In terms of the rest of markets yesterday, a late surge into the close helped European equities also generally finish with gains. The Stoxx 600 closed +0.57% which meant it finally brought to an end five days of consecutive losses (in which time it had lost -3%). The FTSE 100 (+0.85%) outperformed, boosted by losses for Sterling following the BoE decision to hold policy steady as expected, but clearly keeping the door open for a cut soon. The positive read-through from the BoE was clearly the upbeat commentary from the MPC about the post-Brexit data which has come in ‘slightly to the upside’ of their forecasts. While we’re on the UK, yesterday’s retail sales ex fuel data for August (-0.3% mom vs. -0.7% expected) was not quite as weak as expected, helping to support that view from the BoE.
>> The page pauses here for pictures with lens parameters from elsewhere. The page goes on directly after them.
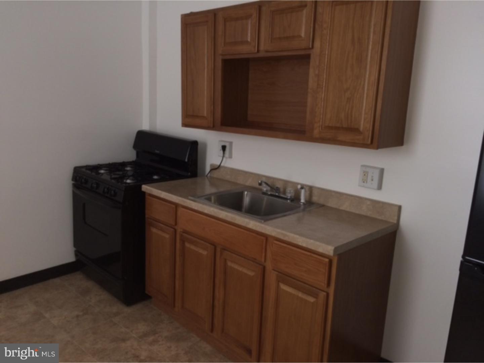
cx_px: 242
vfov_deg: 48.2
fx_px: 405
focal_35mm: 29
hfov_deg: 61.7
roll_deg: -2.8
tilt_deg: -12.2
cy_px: 182
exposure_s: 1/30
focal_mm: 4.15
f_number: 2.2
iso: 32
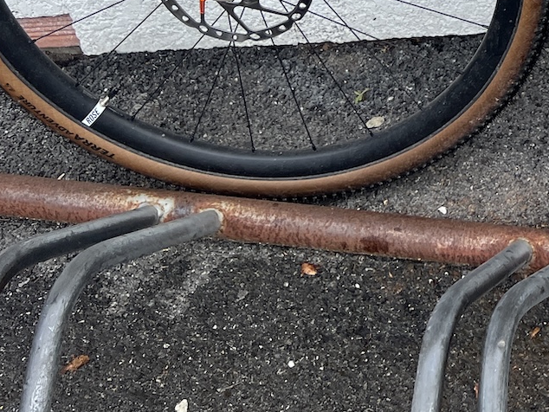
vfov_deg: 16.4
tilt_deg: -30.3
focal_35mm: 82
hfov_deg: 21.6
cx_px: 706
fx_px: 1301
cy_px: -209
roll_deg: -0.2
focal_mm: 5.7
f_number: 1.5
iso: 50
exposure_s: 1/1808
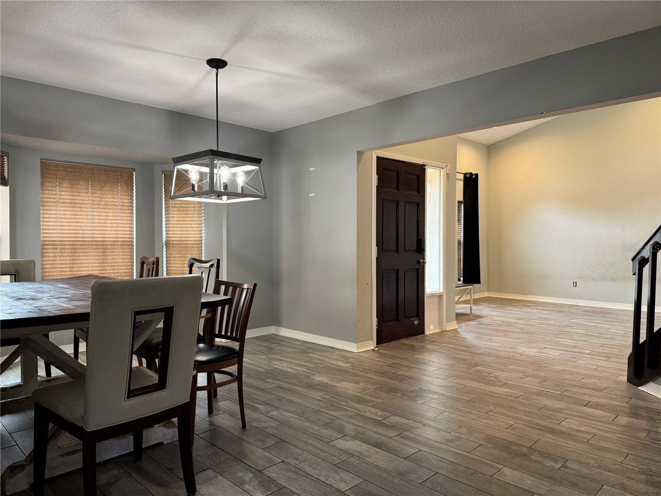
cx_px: 330
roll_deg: -0.6
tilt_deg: -1.2
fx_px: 458
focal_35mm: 24
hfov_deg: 71.6
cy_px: 248
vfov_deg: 56.8
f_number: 1.78
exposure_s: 1/60
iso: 200
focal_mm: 6.76
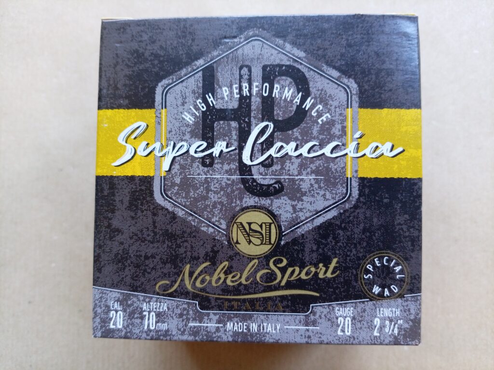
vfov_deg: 54.8
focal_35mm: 25
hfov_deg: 69.4
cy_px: 185
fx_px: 357
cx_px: 247
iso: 290
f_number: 1.8
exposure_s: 1/25
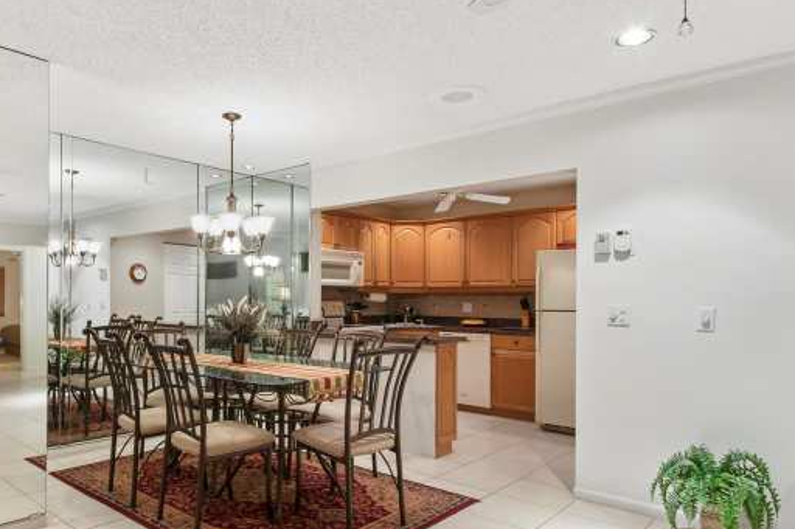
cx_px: 309
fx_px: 552
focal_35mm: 25
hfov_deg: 70.6
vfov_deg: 51.3
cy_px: 271
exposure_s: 1/1.67
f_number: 14
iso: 400
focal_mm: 16
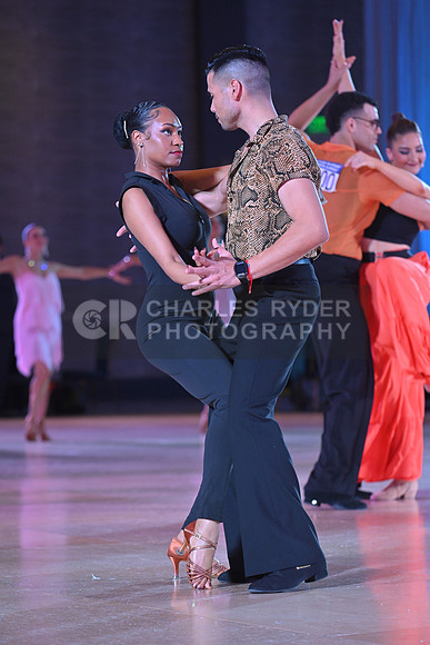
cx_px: 215
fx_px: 2865
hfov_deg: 8.6
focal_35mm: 160
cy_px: 322
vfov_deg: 12.8
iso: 1600
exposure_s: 1/320
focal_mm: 160
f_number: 5
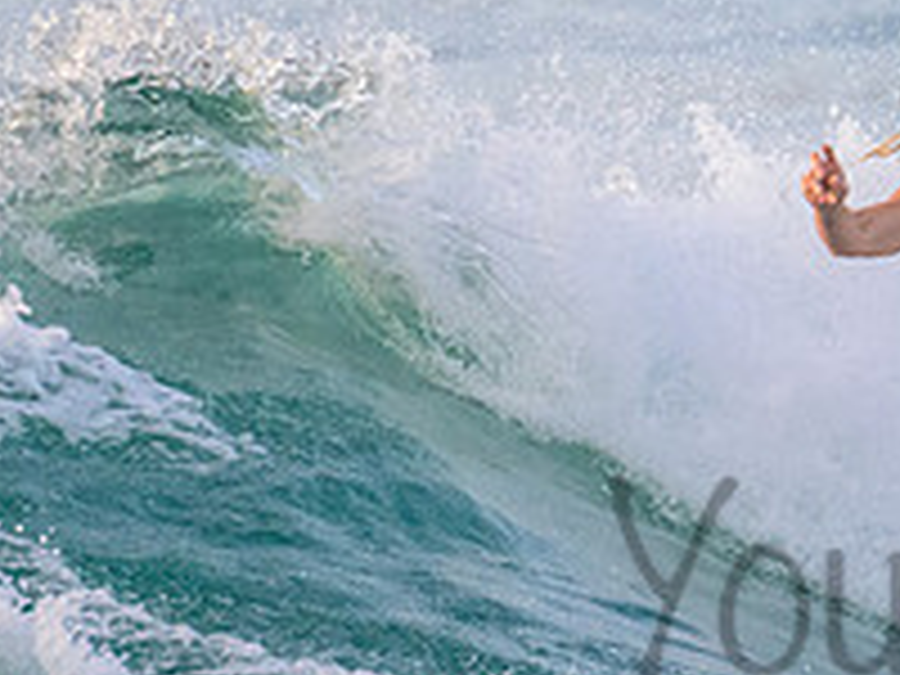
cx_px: 1038
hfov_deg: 0.9
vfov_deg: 0.7
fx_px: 57199
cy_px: 399
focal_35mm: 2200
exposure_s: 1/1250
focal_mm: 660
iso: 2500
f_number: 11
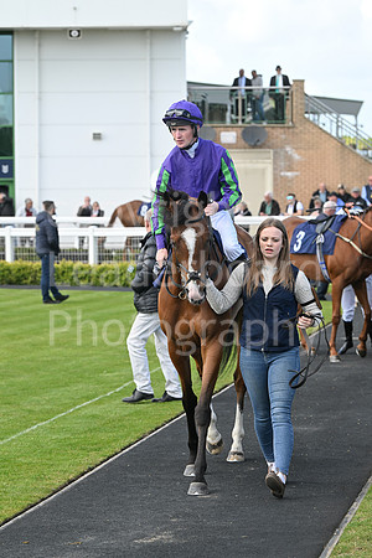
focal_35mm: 135
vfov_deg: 15.2
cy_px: 279
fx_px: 2092
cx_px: 186
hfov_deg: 10.2
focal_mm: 135
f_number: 6.3
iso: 400
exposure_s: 1/640
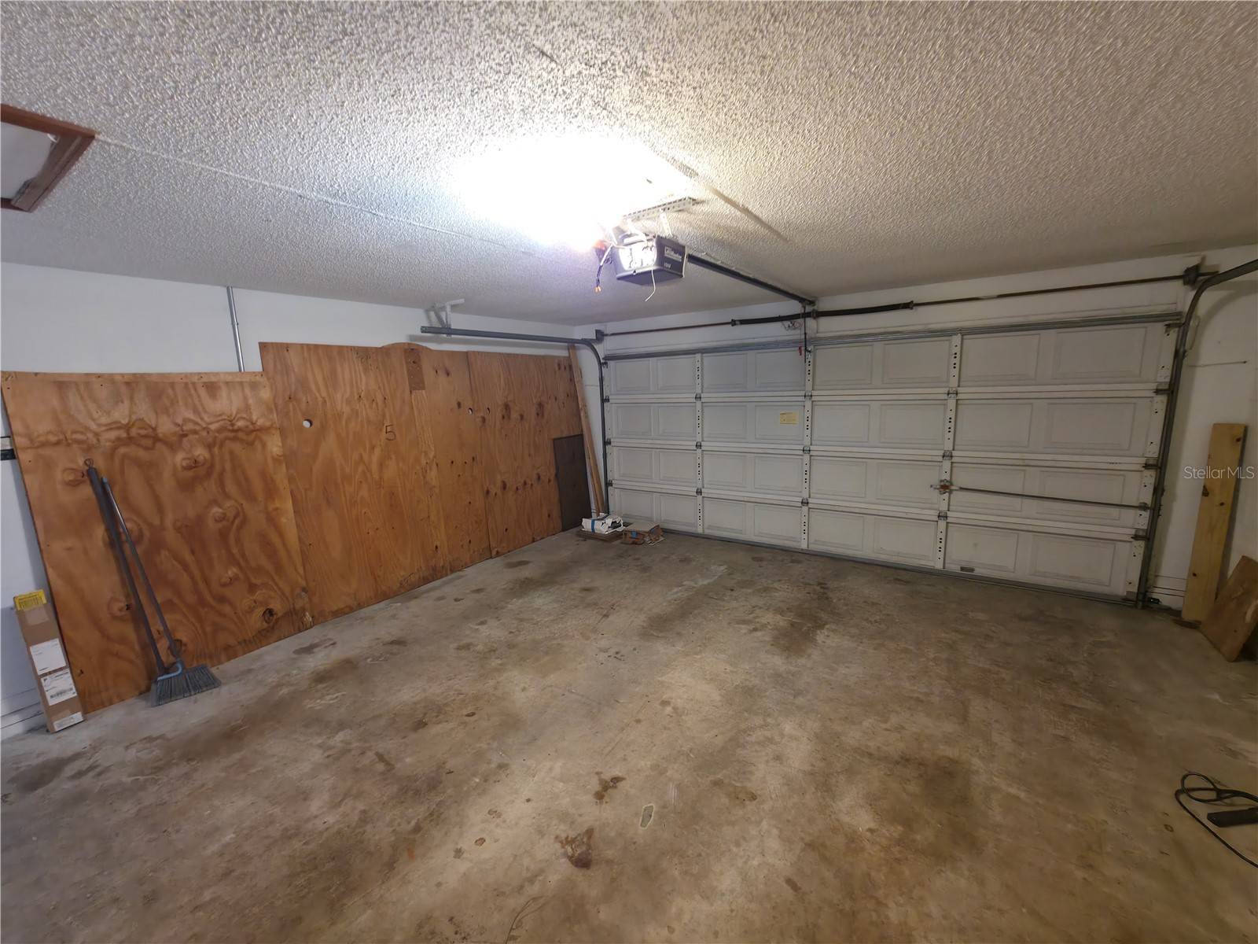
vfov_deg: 89.9
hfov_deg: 106.2
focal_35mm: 13
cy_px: 472
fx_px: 472
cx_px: 629
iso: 160
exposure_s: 1/24
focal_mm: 2.2
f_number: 1.9
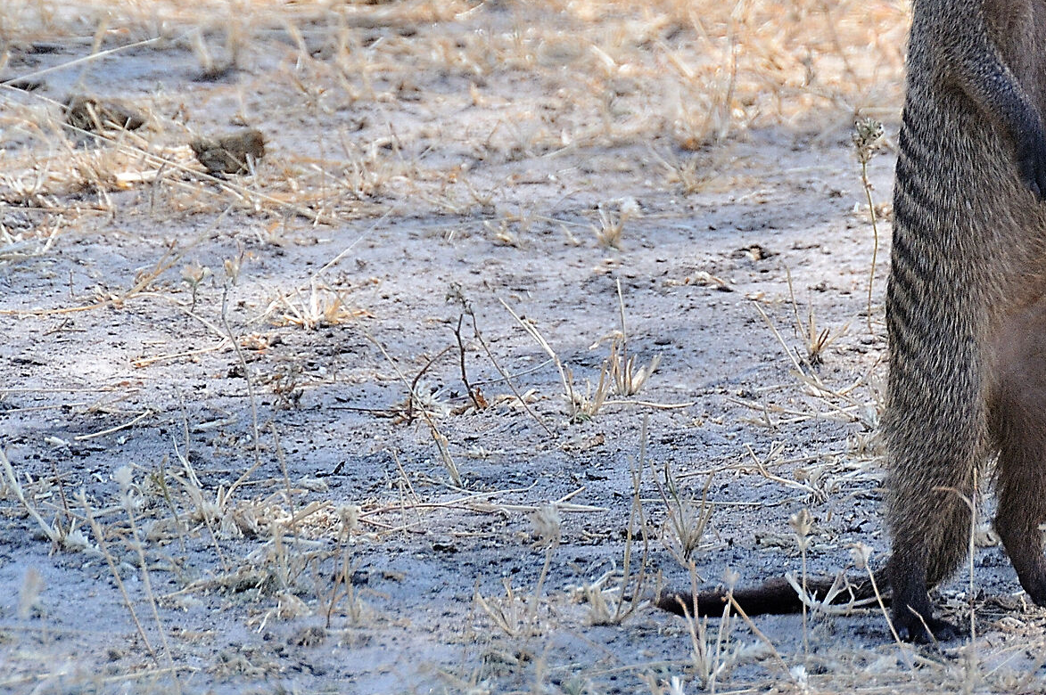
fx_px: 17825
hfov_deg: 3.4
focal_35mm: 614
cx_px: 970
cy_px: 261
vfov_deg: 2.2
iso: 1600
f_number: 7.1
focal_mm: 300
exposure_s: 1/640
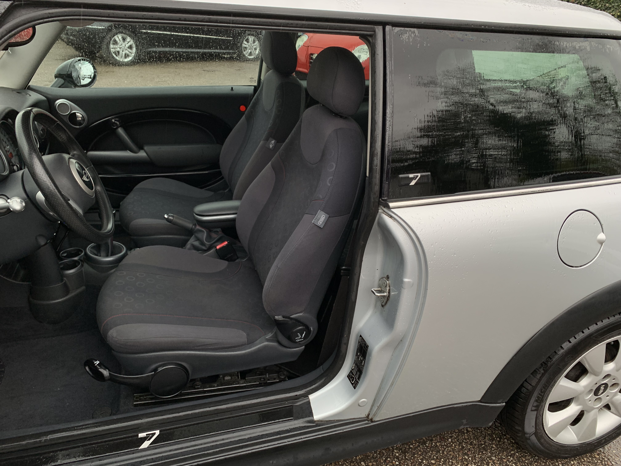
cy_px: 233
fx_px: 466
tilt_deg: -24.0
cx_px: 310
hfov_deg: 67.3
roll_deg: -4.0
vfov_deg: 53.1
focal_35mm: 26
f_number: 1.8
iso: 64
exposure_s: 1/122
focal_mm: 4.25
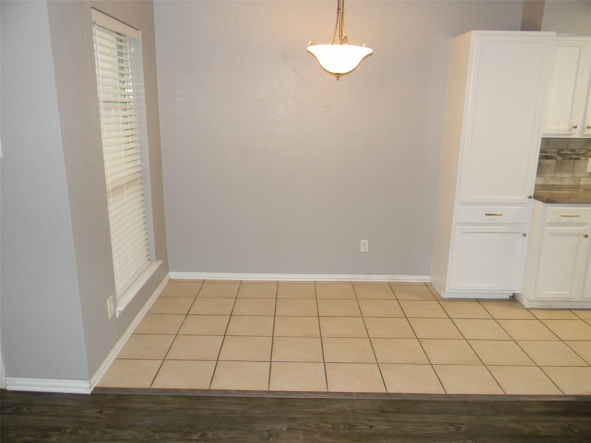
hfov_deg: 63.4
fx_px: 478
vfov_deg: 49.7
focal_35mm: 28
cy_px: 222
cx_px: 296
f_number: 3.5
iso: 200
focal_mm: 5
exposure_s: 1/29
Just recapping the remainder of that US data, also disappointing was the industrial production reading in August which missed to the downside (-0.4% mom vs. -0.2% expected) with capacity utilization dropping to 75.5% from 75.9%. The manufacturing data was a mixed bag. Empire manufacturing for this month did improve just over 2pts but not as much as hoped (-2 vs. -1 expected). Manufacturing production in August was softer than expected (-0.4% mom vs. -0.3% expected) however the Philly Fed manufacturing survey bounced an impressive 10.8pts to 12.8 (vs. 1.0 expected). On the inflation front headline PPI (0.0% mom vs. +0.1% expected) was unchanged last month, while the ex food and energy print (+0.1% mom) met expectations. Finally initial jobless claims (+1k to 260k) and business inventories (0.0% mom vs. +0.1% expected) were non events. The end result of all that was another leg lower for US economic surprise indices that we follow.
Looking at the day ahead, it’s a quiet session for data in Europe with just the final Q2 wages numbers in France due out. This afternoon in the US however all eyes will be on the August CPI report. Market expectations are for a +0.1% mom headline print and +0.2% mom core reading. Those numbers also match the views of our US economists and if true, it would have the effect of lifting the headline YoY rate to +1.0% from +0.8%, but keep the core at +2.2% yoy. The other data scheduled for release in the US this afternoon is the first take of the September University of Michigan consumer sentiment reading. The market consensus for this is for a modest increase in the headline sentiment reading to 90.6 from 89.8. Away from the data, the 27 leaders of the EU are holding a summit in Bratislava today to discuss Brexit so that might be worth keeping an eye on.